■ **What you are asked to do**
Can you retype the stretch of the car forum thread from "Mmm...I plan on" through "my driving skills."?

■ **Text shown**
⟨
Reactions: Funny 2 | Winner 1


----------



## Grinningfox (Feb 1, 2022)

2015 Toyota Avalon hybrid xle currently

May stop being a cheapo and get a BMW but that’ll be some time later as my daughter comes first

Reactions: Like 2 | Agree 1 | Friendly 2


----------



## Karasu (Feb 1, 2022)

blakstealth said:


> oh, if you like maintenance, then you will love Jeeps



Mmm...I plan on doing a good amount of preventative maintenance. But I'm not aware of too much in the way of inherent problems with their platform inasmuch as what I've outlined.


----------



## Schneider (Feb 1, 2022)

Djomla said:


> It was given to me by my dad. Yes, I need to better my driving skills.
> 
> This one is driven by my grandfather. I love it.
> 
> ...


One of my life dreams would be collecting these beatles that are rusting in garages and convert it to a high powered ev. Maybe with a lil restoration or reconstruction on the interiors, kind of a retro outside, modern inside kinda thing.

Still needs to figure out the aircons tho.

Reactions: Informative 1


----------



## Karasu (Feb 2, 2022)

While the acceleration of an electric motor is amazing there is one aspect electric vehicles are really lacking in - IMO it's an important one.


The sound of a performance engine running balls out with a good exhaust system is nothing short of amazing. It sounds vicious. If you've never had the experience I can only say you should definitely make it a point to.


----------



## A Optimistic (Feb 2, 2022)

2017 Santa Fe Sport.

not a big fan of cars though as long as it gets me from point a to point b then I’m good


----------



## Schneider (Feb 2, 2022)

Karasu said:


> While the acceleration of an electric motor is amazing there is one aspect electric vehicles are really lacking in - IMO it's an important one.
> 
> 
> The sound of a performance engine running balls out with a good exhaust system is nothing short of amazing. It sounds vicious. If you've never had the experience I can only say you should definitely make it a point to.


i'm a formerly a primary and currently a secondhand listener

genuinely speaking fucc that noise and get that shit away from me


----------



## Djomla (Feb 3, 2022)

Schneider said:


> One of my life dreams would be collecting these beatles that are rusting in garages and convert it to a high powered ev. Maybe with a lil restoration or reconstruction on the interiors, kind of a retro outside, modern inside kinda thing.
> 
> Still needs to figure out the aircons tho.



Blasphemy.


----------



## Karasu (Feb 3, 2022)

Schneider said:


> i'm a formerly a primary and currently a secondhand listener
> 
> genuinely speaking fucc that noise and get that shit away from me



What did you have? What happened (formerly)?


----------



## Schneider (Feb 3, 2022)

Karasu said:


> What did you have? What happened (formerly)?


i never owned a sport car, but i did have an old car with busted exhaust pipes which was almost as loud

my car nut friend who owned a modding garage did let me take one for a spin once (an aventador iirc) but yeah it wasn't for me tbh. especially after going electric few years ago. just not into engine noises i guess, goes for planes too.
⟩
■ **Source information**
⟨
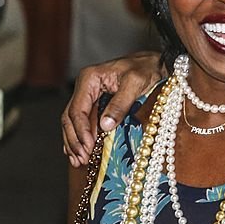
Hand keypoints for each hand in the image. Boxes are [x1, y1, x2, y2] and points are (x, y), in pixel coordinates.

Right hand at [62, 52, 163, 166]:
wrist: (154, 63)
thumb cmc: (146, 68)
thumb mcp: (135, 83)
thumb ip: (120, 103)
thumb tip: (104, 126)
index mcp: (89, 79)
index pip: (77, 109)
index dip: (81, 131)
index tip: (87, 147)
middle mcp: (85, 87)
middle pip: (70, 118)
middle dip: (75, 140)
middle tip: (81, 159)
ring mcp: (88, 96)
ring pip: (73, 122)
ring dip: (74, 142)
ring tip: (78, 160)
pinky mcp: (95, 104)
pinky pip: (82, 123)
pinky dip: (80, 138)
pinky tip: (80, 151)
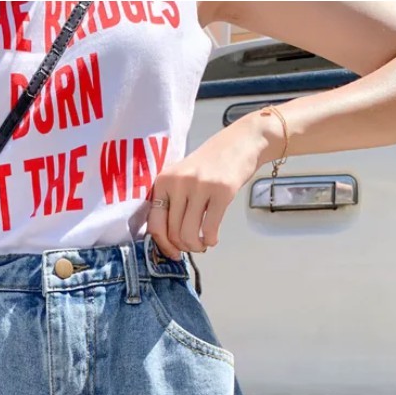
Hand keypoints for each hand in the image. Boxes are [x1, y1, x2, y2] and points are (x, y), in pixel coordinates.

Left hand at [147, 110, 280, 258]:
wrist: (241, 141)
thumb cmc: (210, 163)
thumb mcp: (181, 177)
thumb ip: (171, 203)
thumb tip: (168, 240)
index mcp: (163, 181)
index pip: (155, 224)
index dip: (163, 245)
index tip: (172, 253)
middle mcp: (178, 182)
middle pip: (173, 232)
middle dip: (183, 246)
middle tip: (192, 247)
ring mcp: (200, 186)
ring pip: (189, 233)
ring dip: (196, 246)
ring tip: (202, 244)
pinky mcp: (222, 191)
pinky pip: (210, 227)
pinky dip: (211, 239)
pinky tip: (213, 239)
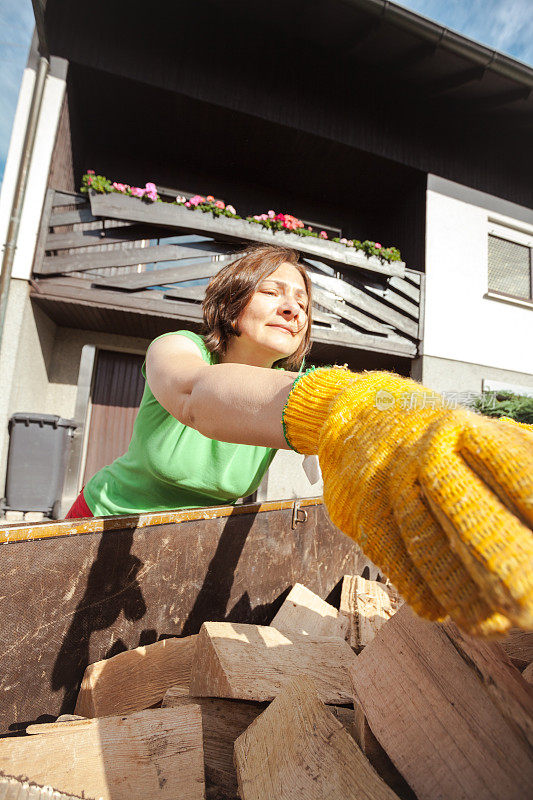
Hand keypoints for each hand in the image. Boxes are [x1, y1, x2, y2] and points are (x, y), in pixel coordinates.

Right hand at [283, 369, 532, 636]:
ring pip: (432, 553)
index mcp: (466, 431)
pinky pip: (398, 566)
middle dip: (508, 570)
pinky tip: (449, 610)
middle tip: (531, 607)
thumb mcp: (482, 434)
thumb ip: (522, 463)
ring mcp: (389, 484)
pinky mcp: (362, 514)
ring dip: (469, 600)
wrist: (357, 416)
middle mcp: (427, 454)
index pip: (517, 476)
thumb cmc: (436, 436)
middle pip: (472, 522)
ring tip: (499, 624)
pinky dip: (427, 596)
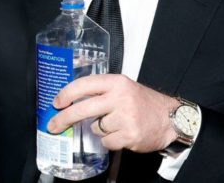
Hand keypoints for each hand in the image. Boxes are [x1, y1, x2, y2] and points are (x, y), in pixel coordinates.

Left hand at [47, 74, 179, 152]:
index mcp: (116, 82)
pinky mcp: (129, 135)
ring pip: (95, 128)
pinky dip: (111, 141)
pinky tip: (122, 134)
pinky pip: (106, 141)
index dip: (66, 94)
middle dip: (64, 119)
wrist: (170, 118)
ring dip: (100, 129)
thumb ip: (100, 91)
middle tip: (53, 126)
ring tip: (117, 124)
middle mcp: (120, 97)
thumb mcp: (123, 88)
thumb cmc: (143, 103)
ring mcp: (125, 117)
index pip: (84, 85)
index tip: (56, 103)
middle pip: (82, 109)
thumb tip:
⟩
■ **Completed task**
Mmm...I plan on doing a good amount of preventative maintenance. But I'm not aware of too much in the way of inherent problems with their platform inasmuch as what I've outlined.


----------



## Schneider (Feb 1, 2022)

Djomla said:


> It was given to me by my dad. Yes, I need to better my driving skills.